Material to process:
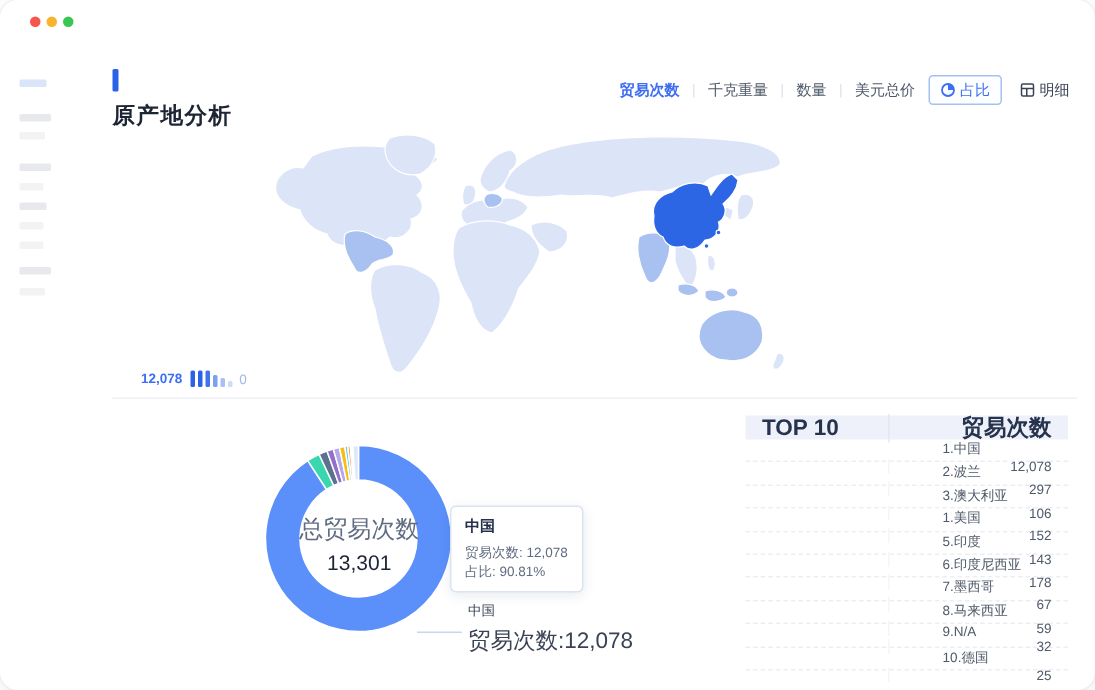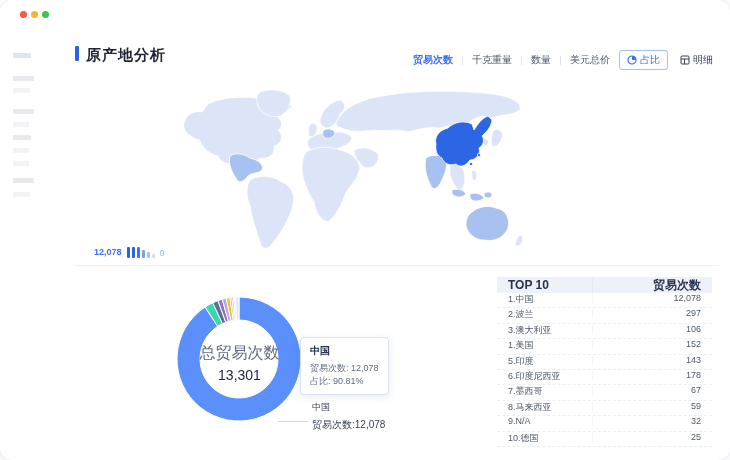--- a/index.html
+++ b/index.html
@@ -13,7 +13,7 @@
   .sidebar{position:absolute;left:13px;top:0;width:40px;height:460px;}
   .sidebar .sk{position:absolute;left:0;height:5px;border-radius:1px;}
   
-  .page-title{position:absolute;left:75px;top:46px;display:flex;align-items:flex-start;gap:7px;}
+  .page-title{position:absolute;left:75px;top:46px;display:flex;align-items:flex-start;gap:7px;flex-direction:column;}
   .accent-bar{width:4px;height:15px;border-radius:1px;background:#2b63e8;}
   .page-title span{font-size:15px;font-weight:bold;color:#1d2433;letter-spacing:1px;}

Problem: Lines with the string "height": pick each one out of the material and return it.

Result for this task:
   .sidebar{position:absolute;left:13px;top:0;width:40px;height:460px;}
   .sidebar .sk{position:absolute;left:0;height:5px;border-radius:1px;}
   .accent-bar{width:4px;height:15px;border-radius:1px;background:#2b63e8;}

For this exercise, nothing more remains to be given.